– David O’Connor
Already capturing tens of thousands of data points per second and still want to go faster? Data acquisition using a Shapegrabber system is already lightning fast compared to traditional tools like CMMs and hand tools. However, if you are scanning hundreds of parts a day, seconds–per-part start to add up. This article covers four areas you can tweak and tune if you are looking to increase throughput with your Shapegrabber scanner.
1. Scan Resolution
First, consider the scan resolution you are using to scan parts. The spacing between lines in the scanning direction (Y-axis resolution) directly affects the scanning speed: twice the resolution means twice the scan time. While a very fine resolution is useful for capturing small defects, you may be able to back off the resolution for speed gains if the goal is to characterize overall shape.
Finding the optimal setting to maximize speed while ensuring defects are still detected may take some experimentation. Begin with a sample that has a known defect and try increasing the Y-axis resolution value until that defect is no longer obvious in the analysis. You may be surprised how much faster the scanning can be.
2. Number of Scans
Next, consider the total number of scans. It is easy to set a Shapegrabber scanner to automatically capture many scans in order to obtain lots of detail on a part. But, spending some additional time up front to determine which scan angles are essential for an application and which ones can be left out can save you minutes per part. It may also help to create a simple fixture that will help orient the part in such a way that more detail is visible in a single set of scans. This can save some time by reducing the total number of scans in a set, and it will save a lot of time if you can reduce the total number of set-ups required for a part.

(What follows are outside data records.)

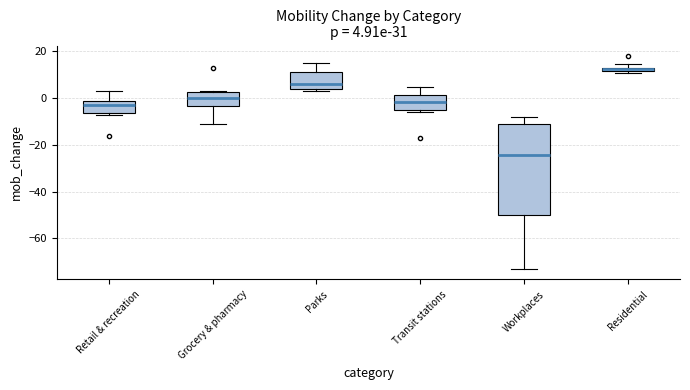

Comparing the boxes themselves (not the whiskers), which one is the tallest?

Workplaces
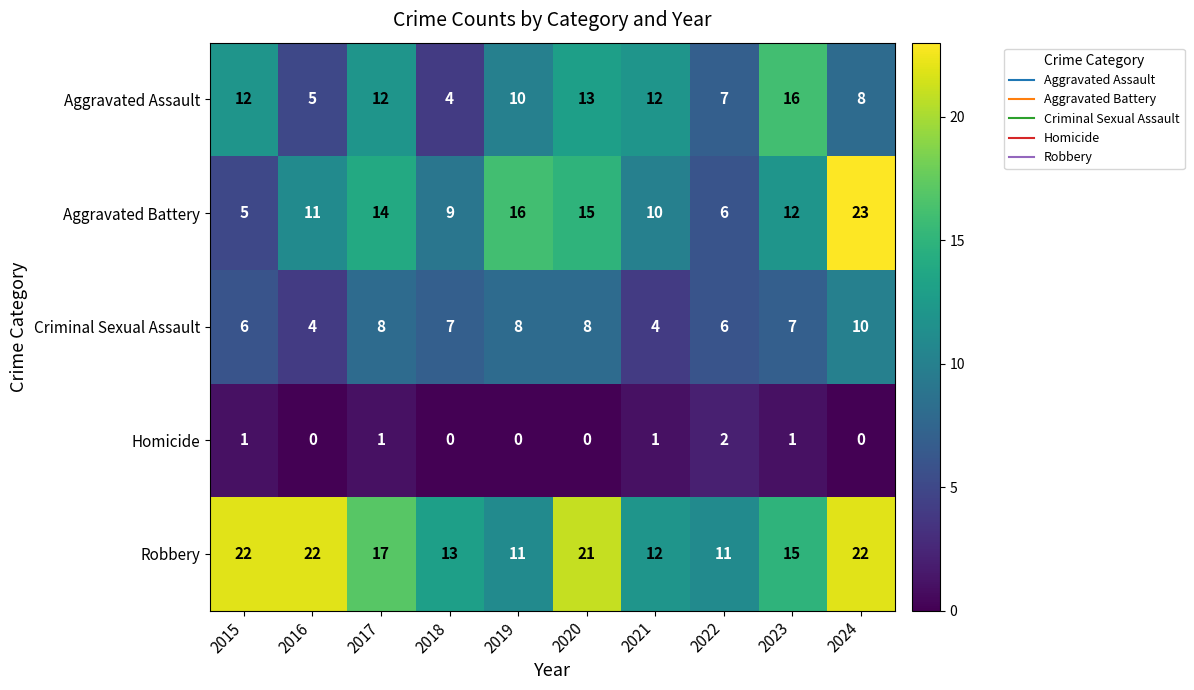

True or false: Aggravated Battery has a value of 5 at 2015.

True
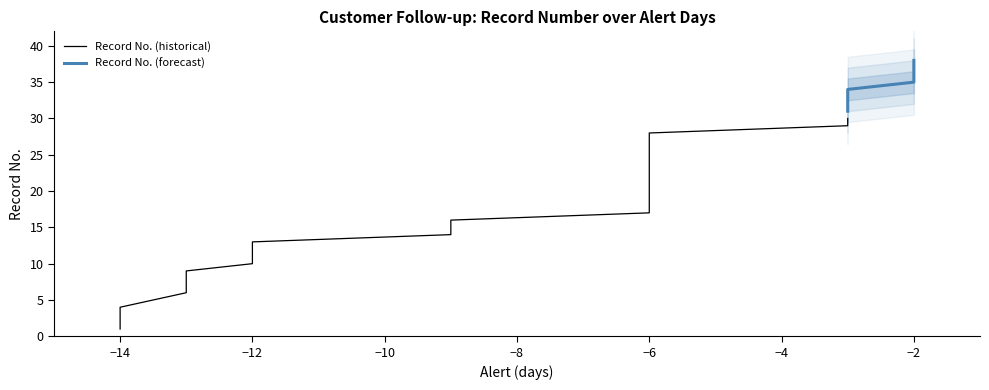

What is the change in value from 30 to 36?

+6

3. Depth of Field Compression
You can also reduce total scan time by optimizing the Depth of Field settings. Again, by spending a few extra minutes during the initial scan set-up you can shave off minutes of scan time per part.
To optimize the depth of field settings, set the software to ignore regions in front of the part and behind the part. Compressing the depth of field in this way increases the frame rate of the scanhead so that you can capture the same amount of data in less time. A simple fixture can come in handy here as well. If the fixture always holds the part in the same position then you can tighten up the depth of field without worrying about unwanted data loss.
4. Speed of Motors
To reduce total scan time even further you can increase the speed of the motors. There is a motor for each axis of motion in a Shapegrabber system; so, for a standard two-axis system like an Ai310, one motor controls the linear scanning axis and a second motor controls the rotary table. The linear scanning axis speed will be determined by the parameters mentioned above during a scan. However, the scanhead will be returned to a start position before beginning the next scan.
You can use the Properties settings to increase the “return to start” speed, or “non-scanning motion” as it is called in the software. By optimizing the speed of both motors you will reduce the time between scans in a set and further optimize total scan time.